Regression task to predict a point in space

i’m trying to do a vision regression task where i’m trying to detect a point in space (the image) based on the location of my character.

Thing is my accuracy is always 0, I’m unsure what I’m doing wrong.
This is my first time trying to write my own PyTorch task, did I do a mistake, or is the model not strong enough?

Structure of my data

Basically I’m trying to predict x,y based on image, which I will use it as a point.

But whatever I tried, my model can’t converge, I don’t care about test data yet etc, just trying to learn step by step things.

Here is my code

from cgitb import grey
from unittest import skip
from torchvision import datasets, transforms
from torch.utils.data import DataLoader,Dataset
import torch
import torch.nn as nn
import numpy as np
import matplotlib.pyplot as plt
import pandas as pd
import numpy as np
import cv2 as cv
%matplotlib inline

device = "cuda" if torch.cuda.is_available() else "cpu"


# ## Data

class Dataset(Dataset):

    def __init__(self):
        self.data = np.loadtxt('data.csv', delimiter=',', dtype=str)

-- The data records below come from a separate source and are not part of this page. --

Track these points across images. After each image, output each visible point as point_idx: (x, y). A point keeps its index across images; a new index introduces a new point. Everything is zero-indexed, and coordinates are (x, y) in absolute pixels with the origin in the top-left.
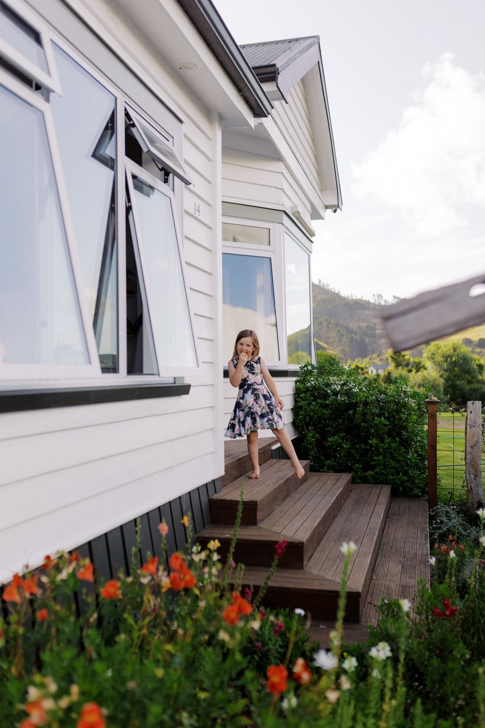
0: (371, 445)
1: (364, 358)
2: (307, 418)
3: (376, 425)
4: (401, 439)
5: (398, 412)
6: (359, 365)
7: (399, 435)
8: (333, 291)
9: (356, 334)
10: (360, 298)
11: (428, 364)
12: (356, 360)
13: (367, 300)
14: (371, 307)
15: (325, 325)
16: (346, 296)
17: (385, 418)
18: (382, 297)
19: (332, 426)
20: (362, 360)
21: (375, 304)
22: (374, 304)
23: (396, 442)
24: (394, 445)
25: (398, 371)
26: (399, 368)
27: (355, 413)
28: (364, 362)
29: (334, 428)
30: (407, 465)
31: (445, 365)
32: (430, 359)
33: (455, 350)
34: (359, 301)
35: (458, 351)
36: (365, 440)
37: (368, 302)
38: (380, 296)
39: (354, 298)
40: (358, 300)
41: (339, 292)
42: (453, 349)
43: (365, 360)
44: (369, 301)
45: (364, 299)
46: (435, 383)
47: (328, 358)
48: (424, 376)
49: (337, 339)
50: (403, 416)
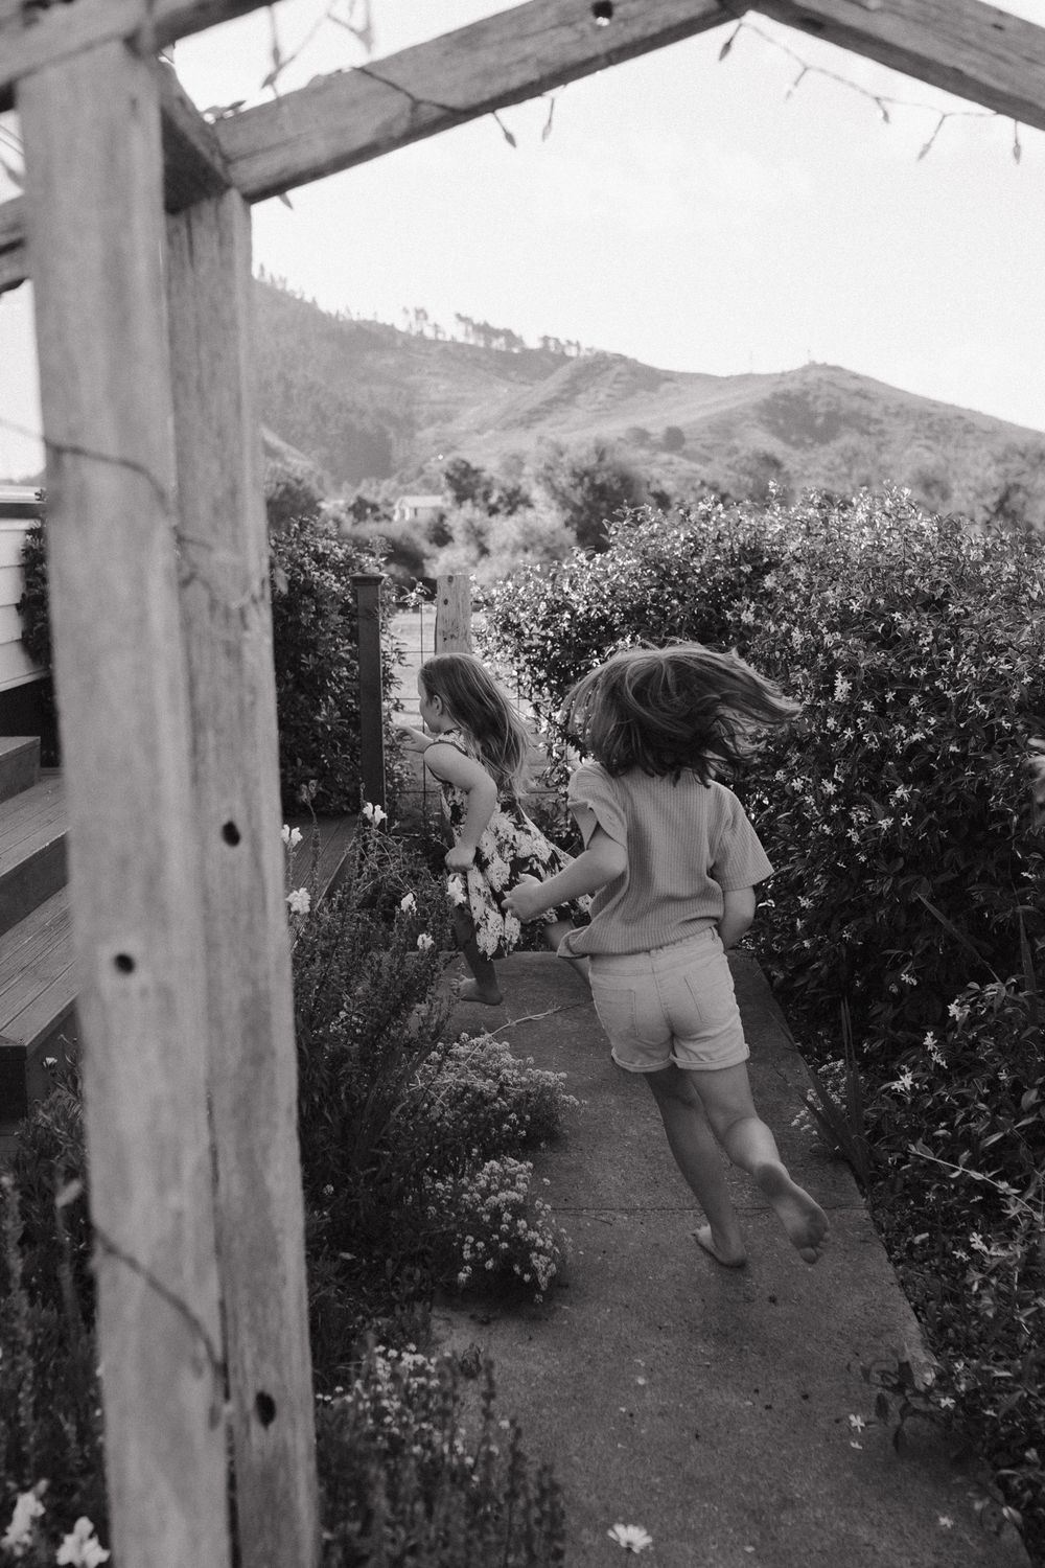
1: (384, 478)
6: (369, 497)
8: (298, 296)
9: (362, 413)
10: (370, 317)
11: (538, 494)
12: (364, 483)
13: (388, 323)
14: (399, 342)
15: (278, 389)
16: (334, 313)
18: (426, 317)
20: (378, 484)
21: (409, 335)
22: (407, 334)
25: (463, 511)
26: (464, 503)
28: (382, 488)
31: (577, 497)
32: (541, 480)
33: (601, 454)
34: (367, 327)
35: (608, 458)
37: (391, 330)
38: (421, 314)
39: (355, 318)
40: (365, 321)
41: (314, 301)
42: (597, 452)
43: (385, 483)
44: (392, 326)
45: (380, 320)
46: (553, 541)
47: (285, 479)
48: (526, 525)
49: (311, 429)
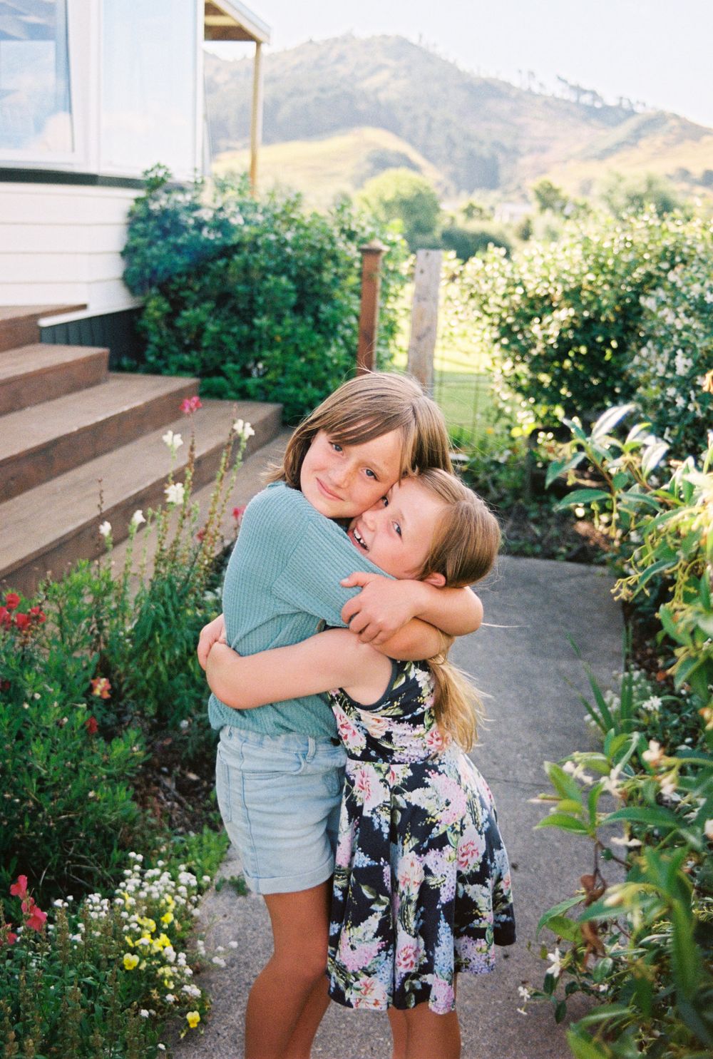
0: (260, 328)
1: (492, 190)
2: (147, 272)
3: (268, 291)
4: (317, 321)
5: (319, 268)
6: (478, 204)
7: (316, 313)
12: (476, 194)
14: (513, 95)
16: (468, 71)
17: (290, 277)
19: (191, 289)
20: (486, 196)
21: (521, 90)
22: (519, 89)
23: (308, 325)
24: (301, 330)
25: (544, 217)
26: (546, 211)
27: (227, 266)
28: (490, 198)
29: (197, 293)
30: (326, 369)
34: (491, 83)
35: (655, 188)
36: (246, 316)
37: (508, 86)
39: (483, 76)
40: (490, 79)
43: (493, 194)
44: (510, 83)
45: (501, 78)
49: (444, 151)
50: (327, 277)
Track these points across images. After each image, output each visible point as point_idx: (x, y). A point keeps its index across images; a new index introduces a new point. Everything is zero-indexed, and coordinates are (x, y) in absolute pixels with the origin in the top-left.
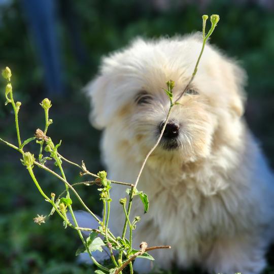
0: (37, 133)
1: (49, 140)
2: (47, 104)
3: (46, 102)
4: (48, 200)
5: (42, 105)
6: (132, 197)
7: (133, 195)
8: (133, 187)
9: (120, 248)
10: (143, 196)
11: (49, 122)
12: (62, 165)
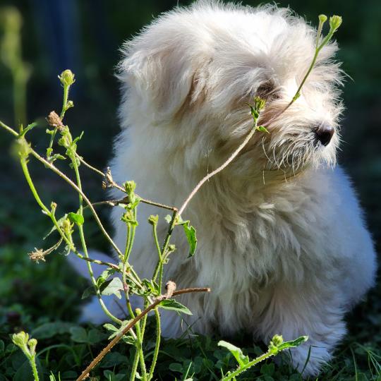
0: (50, 116)
1: (66, 130)
2: (68, 77)
3: (66, 75)
4: (46, 211)
5: (61, 79)
6: (173, 227)
7: (175, 223)
8: (175, 212)
9: (145, 293)
10: (189, 228)
11: (68, 104)
12: (79, 168)
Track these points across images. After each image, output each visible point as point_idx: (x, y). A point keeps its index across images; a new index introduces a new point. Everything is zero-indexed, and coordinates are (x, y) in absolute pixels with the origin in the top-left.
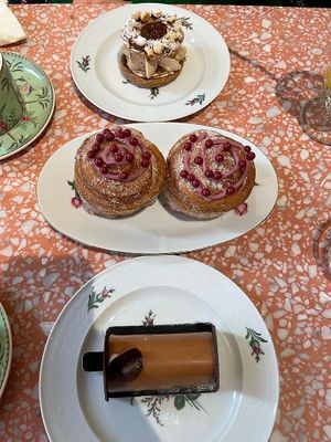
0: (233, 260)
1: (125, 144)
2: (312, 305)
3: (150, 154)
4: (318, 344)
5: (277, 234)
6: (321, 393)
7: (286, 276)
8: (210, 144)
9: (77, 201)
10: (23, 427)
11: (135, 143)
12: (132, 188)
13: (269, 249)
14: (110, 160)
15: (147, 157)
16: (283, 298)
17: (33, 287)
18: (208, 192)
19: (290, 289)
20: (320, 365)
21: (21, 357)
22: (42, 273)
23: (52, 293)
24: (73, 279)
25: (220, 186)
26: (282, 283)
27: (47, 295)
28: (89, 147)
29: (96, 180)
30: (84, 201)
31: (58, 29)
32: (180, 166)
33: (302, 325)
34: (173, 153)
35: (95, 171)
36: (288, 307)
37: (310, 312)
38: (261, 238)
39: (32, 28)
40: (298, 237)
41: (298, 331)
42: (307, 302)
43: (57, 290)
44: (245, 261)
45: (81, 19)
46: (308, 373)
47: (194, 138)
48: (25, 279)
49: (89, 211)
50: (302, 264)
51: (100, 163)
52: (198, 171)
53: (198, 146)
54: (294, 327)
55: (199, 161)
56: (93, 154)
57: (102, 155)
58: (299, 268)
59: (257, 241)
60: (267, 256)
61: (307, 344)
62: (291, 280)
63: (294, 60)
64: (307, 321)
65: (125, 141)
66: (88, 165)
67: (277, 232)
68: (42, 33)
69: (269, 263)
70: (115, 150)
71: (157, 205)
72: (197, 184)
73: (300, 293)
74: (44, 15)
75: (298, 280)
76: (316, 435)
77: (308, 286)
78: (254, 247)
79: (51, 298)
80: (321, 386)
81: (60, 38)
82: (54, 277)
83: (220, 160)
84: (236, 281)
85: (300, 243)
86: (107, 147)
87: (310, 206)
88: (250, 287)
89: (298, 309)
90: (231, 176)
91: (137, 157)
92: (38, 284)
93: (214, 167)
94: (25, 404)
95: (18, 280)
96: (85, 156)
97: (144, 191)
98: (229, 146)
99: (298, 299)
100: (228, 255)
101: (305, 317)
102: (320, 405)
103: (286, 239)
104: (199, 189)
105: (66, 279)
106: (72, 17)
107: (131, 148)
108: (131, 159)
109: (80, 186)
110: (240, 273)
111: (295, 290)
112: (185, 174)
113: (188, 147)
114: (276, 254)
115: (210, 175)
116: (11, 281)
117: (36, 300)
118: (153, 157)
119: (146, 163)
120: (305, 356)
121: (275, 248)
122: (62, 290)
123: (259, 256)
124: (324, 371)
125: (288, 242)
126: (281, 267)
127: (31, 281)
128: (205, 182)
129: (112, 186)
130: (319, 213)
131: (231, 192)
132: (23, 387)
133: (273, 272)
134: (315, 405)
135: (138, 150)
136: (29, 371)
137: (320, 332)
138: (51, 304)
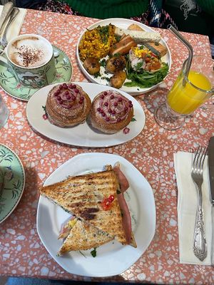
0: (134, 155)
1: (72, 92)
2: (169, 180)
3: (84, 98)
4: (169, 197)
5: (157, 145)
6: (168, 219)
7: (159, 165)
8: (113, 97)
9: (46, 116)
10: (26, 220)
11: (77, 92)
12: (73, 113)
13: (152, 151)
14: (64, 98)
15: (82, 100)
16: (156, 175)
17: (36, 156)
18: (108, 119)
19: (159, 171)
20: (168, 207)
21: (28, 188)
22: (41, 150)
23: (45, 160)
24: (56, 155)
25: (114, 117)
26: (156, 168)
27: (42, 161)
28: (55, 91)
29: (56, 107)
30: (49, 117)
31: (57, 27)
32: (97, 106)
33: (163, 188)
34: (96, 99)
35: (57, 102)
36: (157, 179)
37: (168, 183)
38: (149, 146)
39: (44, 24)
40: (167, 148)
41: (161, 191)
42: (167, 178)
43: (48, 159)
44: (140, 156)
45: (70, 23)
46: (163, 210)
47: (106, 94)
48: (32, 152)
49: (51, 122)
50: (167, 161)
51: (60, 99)
52: (105, 109)
53: (107, 98)
54: (159, 189)
55: (106, 105)
56: (57, 94)
57: (61, 95)
58: (165, 162)
59: (147, 147)
60: (150, 155)
61: (164, 197)
62: (160, 167)
63: (177, 60)
64: (166, 187)
65: (73, 90)
66: (54, 99)
67: (157, 144)
68: (49, 28)
69: (151, 158)
70: (67, 94)
71: (85, 124)
72: (104, 115)
73: (164, 174)
74: (50, 18)
75: (164, 168)
76: (163, 238)
77: (169, 171)
78: (145, 150)
79: (44, 162)
80: (168, 216)
81: (58, 33)
82: (47, 153)
83: (116, 105)
84: (135, 165)
85: (167, 151)
86: (64, 92)
87: (175, 134)
88: (141, 168)
89: (162, 181)
90: (120, 113)
91: (77, 98)
92: (39, 155)
93: (113, 108)
94: (28, 209)
95: (29, 152)
96: (52, 95)
97: (79, 115)
98: (121, 99)
99: (163, 176)
100: (132, 152)
101: (165, 185)
102: (166, 224)
103: (161, 148)
104: (105, 118)
105: (52, 154)
106: (65, 22)
107: (75, 94)
108: (74, 99)
109: (48, 109)
110: (137, 161)
111: (162, 172)
112: (99, 110)
113: (102, 97)
114: (155, 155)
115: (110, 111)
116: (25, 152)
117: (37, 163)
118: (85, 99)
119: (82, 101)
120: (162, 202)
121: (155, 151)
122: (50, 159)
123: (147, 154)
124: (170, 210)
125: (162, 150)
126: (157, 160)
127: (35, 153)
128: (108, 115)
129: (64, 111)
130: (179, 138)
131: (119, 121)
132: (27, 202)
133: (152, 163)
134: (164, 224)
135: (79, 95)
136: (31, 194)
137: (170, 193)
138: (44, 165)
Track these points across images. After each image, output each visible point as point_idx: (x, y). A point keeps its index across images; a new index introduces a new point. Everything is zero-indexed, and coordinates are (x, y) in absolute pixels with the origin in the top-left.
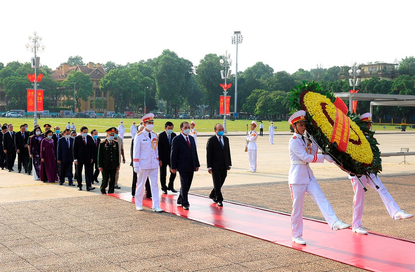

    def __getitem__(self, index):
        img = cv.imread(f"C:\\Users\\Ovi\\Desktop\\rs-dl-bot\\model\\data\\{self.data[index,3]}")
        img_resized = cv.resize(img, (400,400), interpolation = cv.INTER_AREA)
        	
        gray = cv.cvtColor(img_resized, cv.COLOR_BGR2GRAY)
        gray = (gray / 255)
        gray = torch.tensor(gray).float()
        
        x1 = torch.tensor([float(self.data[index,1])], dtype=torch.float)
        x2 = torch.tensor([float(self.data[index,2])], dtype=torch.float)
        x1 = (x1 / 1.89) / 400  # normalizing data to be between 0-1
        x2 = (x2 / 1.25) / 400 # normalizing data to be between 0-1
       
        return gray,x1,x2

    def __len__(self):
        return len(self.data)
    
 dataset = Dataset()
train_loader = DataLoader(dataset, batch_size=32, shuffle=True)

class Model(nn.Module):
    def __init__(self):
        super(Model, self).__init__()
        self.fc1 = nn.Linear(400*400, 1024)
        self.relu = nn.ReLU()
        self.fc2 = nn.Linear(1024, 1024)
        self.fc3 = nn.Linear(1024, 2)
        self.sigmoid = nn.Sigmoid()
        
    def forward(self, x):
        x = x.view(-1, 400*400)
        x = self.fc1(x)
        x = self.relu(x)
        x = self.fc2(x)
        x = self.relu(x)
        x = self.fc3(x)
        x = sigmoid(x)
        
        return x

model = Model()
model.to(device)

loss_fn = nn.MSELoss()
optimizer = torch.optim.Adam(model.parameters(), lr=0.001)

EPOCH = 200

loss_total = []

model.train()
for epoch in range(EPOCH):
    correct = 0
    loss_list = 0
    
    correct = 0
    for i, (img, x1,x2) in enumerate(train_loader):
        img = img.to(device)
    
        x1 = x1.to(device)
        x2 = x2.to(device)
      
        
        y_pred = model(img)
        
        loss = loss_fn(y_pred, torch.stack(x1,x2))
        optimizer.zero_grad()
        loss.backward()
        optimizer.step()
        
        loss_list += loss.item()
        
        correct += (y_pred == torch.stack(x1,x2)).sum().item()
       
        if i % 32 == 0:
        
            print(f"Epoch: {epoch}, Step: {i}, Loss: {loss / 32} , Correct: {(correct/32) * 100}%")
            loss_total.append(loss / 32)
            
plt.plot(np.linspace(1, EPOCH, EPOCH).astype(int), loss_total)
           

As you see the model has no cnn, or anything special, I’m trying to play around with normal NN then go up, I’m learning from a book and trying to apply what I learn on my own data.
Thank you

I am not sure if it makes any difference. But there seems to be a typo in which x2 is not considered at all?

Those were typos when I was transferring the code here… my original code on vs code has them correct, edited the post. Sorry for confusion

Another straightforward bug: Floating point numbers cannot be compared with ==.
Maybe use torch.isclose() with appropriate tolerance?

https://pytorch.org/docs/stable/generated/torch.isclose.html

Hello,

Some points that might have caused this issue:

  • Your model’s output layer has a sigmoid in the end. This means the model will output only between [0 - 1] which generally is not desired in a regression task.
  • Accuracy is an incorrect measure when you are evaluating a regression task, you should look into
    • Mean Squared Error (MSE).
    • Root Mean Squared Error (RMSE).
    • Mean Absolute Error (MAE)

I hope this helps :slight_smile:

Thanks so much for the tips!